D. van Reybrouck, Tegen verkiezingen


Voting is only one aspect of political participation. Even more so, several of the abovementioned authors warn against equating turnout with political participation. High turnout rates alone do not guarantee the health of a democratic regime.

Van Reybrouck takes this argument a step further in his pamphlet Against elections. According to him, the present parliamentary democratic system has given way to inefficient government, politization, and short-term thinking.

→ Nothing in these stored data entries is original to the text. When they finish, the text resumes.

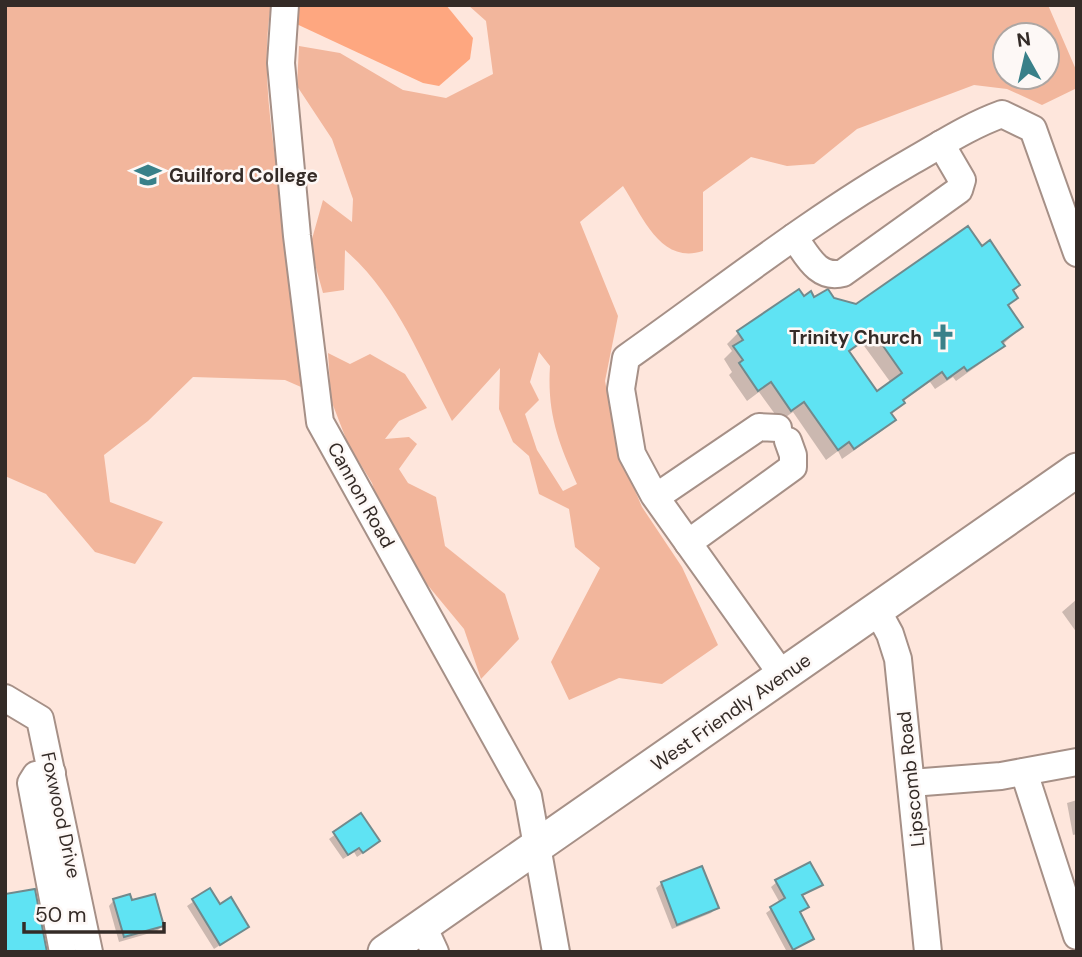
<svg xmlns="http://www.w3.org/2000/svg" width="1082" height="957" viewBox="0 0 1082 957" font-family="'DM Sans',sans-serif">
  <style>
    .green { fill: #f2b69c; fill-rule: evenodd }
    .water { fill: #fea780 }
    .shadow { fill: #0003; fill-rule: evenodd }
    .building { fill: #5fe3f3; stroke: #708a8d; stroke-width: 2; fill-rule: evenodd }
    .lines { fill: none; stroke-linecap: round; stroke-linejoin: round }
    .minor-casing { stroke: #a69087; stroke-width: 30 }
    .major-casing { stroke: #a69087; stroke-width: 37 }
    .minor { stroke: #fff; stroke-width: 26 }
    .major { stroke: #fff; stroke-width: 33 }
    .labels { text-anchor: middle; dominant-baseline: central; stroke-width: 5; stroke-linejoin: round; paint-order: stroke }
    .poi-label { font-size: 19px; font-weight: bold; fill: #342b27; stroke: #fdf8f6; text-anchor: start }
    .street-label { font-size: 19px; fill: #342b27; stroke: #fdf8f6 }
  </style>
  <rect width="100%" height="100%" fill="#fee6dc"/>
  <g class="green">
    <path d="M5 5H271C259 77 275 151 285 222 293 277 297 332 301 387L285 380 193 377 148 421 104 455 110 502 163 522 135 564 95 552 46 494 5 476Z"/>
    <path d="M468 5H1048L1077 72V88L1042 105 1007 89 974 85 857 129 814 164 787 166 751 157 703 192V251C660 265 642 215 623 186L580 222 618 316 605 381 619 453 642 507 682 567 718 645 662 684 619 678 569 700 551 662 600 568 575 547 569 509 539 494 529 456 513 442 499 409 500 368 452 421C421 360 397 295 345 250L344 290 323 293 310 246 323 200 352 222 353 199 332 139 297 86 299 46 340 53 403 90 446 98 493 74 486 21ZM1005 35H1047V77H1005ZM539 352 550 366C547 413 558 442 577 484L563 491 537 450 525 414 539 400 530 382Z"/>
    <path d="M328 353 350 364 370 354 405 374 427 408 399 421 385 439 409 437 417 444 399 469 408 483 436 497 445 546 505 594 519 639 481 679 464 629 421 577 381 512 372 483 348 444 331 400Z"/>
  </g>
  <path class="water" d="M295 5H446L473 38 470 59 439 86 423 83 290 21Z"/>
  <g class="shadow">
    <path d="M798 291 804 299 833 300 856 306 1012 291 1016 297 1007 307 1021 327 991 356 956 381 953 377 935 389 930 382 902 402 891 415 894 419 883 430 842 459 838 451 826 460 793 412 780 421 759 392 747 401 729 375 732 372 724 359 732 351 727 344 738 333ZM862 343 891 383 877 393 848 353Z"/>
    <path d="M1077 599V633L1062 612Z"/>
    <path d="M1077 800V834L1073 835 1067 803Z"/>
    <path d="M361 816 373 846 357 857 354 852 343 859 329 839Z"/>
    <path d="M777 882 820 885 801 897 806 907 799 913 812 938 791 952H787L766 913 780 903 771 887Z"/>
    <path d="M662 883 717 908 711 913 672 929 656 888Z"/>
    <path d="M209 891 219 907 247 927 214 949 187 906Z"/>
    <path d="M114 900 162 926 157 931 119 942 109 906Z"/>
  </g>
  <g class="building">
    <path d="M968 226 982 246 990 240 1020 285 1013 290 1018 298 1008 305 1023 327 1002 342 1005 346 967 371 964 367 947 379 942 372 903 400 905 403 891 413 896 420 854 449 849 442 838 450 804 402 791 411 771 382 758 391 739 363 743 360 733 346 743 340 737 331 799 289 804 296 811 291 814 297 828 289 834 298 856 304ZM874 333 902 373 877 391 849 351Z"/>
    <path d="M361 813 380 841 363 853 359 848 348 855 333 832Z"/>
    <path d="M810 862 823 885 802 895 809 907 800 912 814 939 793 950 770 907 785 898 775 880Z"/>
    <path d="M702 866 719 908 677 925 661 882Z"/>
    <path d="M210 888 220 904 231 897 249 927 220 945 192 899Z"/>
    <path d="M35 889 47 952H5V894Z"/>
    <path d="M130 894 132 900 155 894 164 926 124 937 113 899Z"/>
  </g>
  <g class="lines">
    <g class="minor-casing">
      <g id="minor">
        <path d="M285 5 281 63 297 236 320 422 528 796 556 952"/>
        <path d="M794 237C807 255 818 280 843 273L959 190 962 180 941 144"/>
        <path d="M656 497 759 427 778 428"/>
        <path d="M688 543 793 467V455L788 441"/>
        <path d="M877 610 890 634 898 659 928 952"/>
        <path d="M783 676 654 495 632 454 621 389 626 358C721 291 811 219 912 161 942 144 969 126 1002 114L1033 129 1077 253"/>
        <path d="M5 698 40 719 89 952"/>
        <path d="M1024 772 1077 936"/>
        <path d="M52 773 36 775 31 783 63 952"/>
        <path d="M911 783 1001 776 1077 762"/>
        <path d="M423 926 435 952"/>
      </g>
    </g>
    <g class="major-casing">
      <path id="major" d="M385 952 1077 470"/>
    </g>
    <use href="#minor" class="minor"/>
    <use href="#major" class="major"/>
  </g>
  <defs>
    <g id="university-bare" transform="scale(2.1)"><path d="M0-5L7-2L0 1L-7-2ZM-4 1L0 2.5L4 1V4Q0 6-4 4Z" fill="#398089" stroke="#fdf8f6" stroke-width="2.5" paint-order="stroke"/></g>
    <g id="church-bare" transform="scale(2.1)"><path d="M-1.2-6h2.4v3.5h3.3v2.4h-3.3V6h-2.4V-.1h-3.3v-2.4h3.3Z" fill="#398089" stroke="#fdf8f6" stroke-width="2.5" paint-order="stroke"/></g>
  </defs>
  <g fill-rule="evenodd">
    <use href="#university-bare" x="148" y="175"/>
    <use href="#church-bare" x="943" y="337"/>
  </g>
  <g class="labels">
    <g class="poi-label">
      <text x="169" y="175">Guilford College</text>
      <text x="922" y="337" text-anchor="end">Trinity Church</text>
    </g>
    <g class="street-label">
      <text transform="translate(361 495) rotate(61)">Cannon Road</text>
      <text transform="translate(731 712) rotate(-35)">West Friendly Avenue</text>
      <text transform="translate(911 779) rotate(-96)">Lipscomb Road</text>
      <text transform="translate(61 815) rotate(78)">Foxwood Drive</text>
    </g>
  </g>
  <rect width="1082" height="957" fill="none" stroke="#342b27" stroke-width="14"/>
  <g transform="translate(1026 56) rotate(352)"><circle r="33" fill="#fdf8f6" stroke="#ada6a3" stroke-width="2"/>
  <path d="M0-5L12 26L0 18L-12 26Z" fill="#398089"/>
  <text y="-10" font-size="19" font-weight="bold" text-anchor="middle" fill="#342b27">N</text>
  </g>
  <path d="M24 922v10h140v-10" fill="none" stroke="#342b27" stroke-width="3.5"/>
  <text x="35" y="922" font-size="21" fill="#342b27" stroke="#fdf8f6" stroke-width="5" paint-order="stroke">50 m</text>
</svg>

A different form of democratic participation is necessary to save the system.

He proposes to install citizen councils, with its members being selected by drawing lots. After all, if elections are based on the idea that every citizen can make well-informed political decisions, than everybody should have a chance to be part of the political process. Citizen councils, Van Reybrouck holds, will lead to true representative democracy, in which everyone has a chance to participate, to make their voice heard, and to make a real contribution to decision making. And to strengthen his argument, he refers to the long history of such democratic systems, ranging back to ancient Greece.

Against elections has incited fierce debates, as well as actual follow-up. Various city governments – among them Rotterdam – have started experiments with citizen councils. Their strengths and weaknesses are still being discussed. In the context of voter turnout and political participation, it is an important trend to follow.